**WORK TASK**
Pull out the part of the Friday diary entry below that falls between "Friday: Collected our" and "mean different things.", inclusive, and copy it word for word.

The Gallic misadventures of a Milford village idiot abroad.
Friday: Collected our friend, Viv, from the station tonight and then back for a magnificent spread of a dozen or so cheeses, cold meats, pates, dips and of course a few baguettes. As we started planning the next few days, my wife mentioned a stroll along ‘La Planches’. Viv gave a quizzical look. ‘The ironing board?’ she said. Now, what I haven’t mentioned is that Viv is a linguist (A bit like myself), speaking French, German & Spanish. Oh, and she likes a drink. Her confusion was relieved when she suddenly realised ‘Les Planches’ means both ‘Boardwalk’ and ‘Ironing board’. As previously observed, for some reason the French have not bothered to get their own words for some things, (Like: casino, croissant, foie gras or champagne), and then they have also decided it is a good idea some words that are the same, but mean different things.

**RAW DATA**
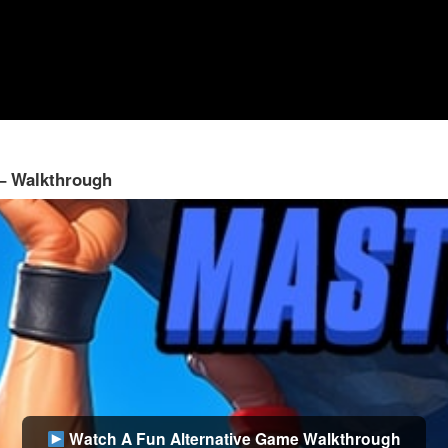
 – Walkthrough
Watch A Fun Alternative Game Walkthrough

**SOLUTION TO THIS TASK**
Friday: Collected our friend, Viv, from the station tonight and then back for a magnificent spread of a dozen or so cheeses, cold meats, pates, dips and of course a few baguettes. As we started planning the next few days, my wife mentioned a stroll along ‘La Planches’. Viv gave a quizzical look. ‘The ironing board?’ she said. Now, what I haven’t mentioned is that Viv is a linguist (A bit like myself), speaking French, German & Spanish. Oh, and she likes a drink. Her confusion was relieved when she suddenly realised ‘Les Planches’ means both ‘Boardwalk’ and ‘Ironing board’. As previously observed, for some reason the French have not bothered to get their own words for some things, (Like: casino, croissant, foie gras or champagne), and then they have also decided it is a good idea some words that are the same, but mean different things.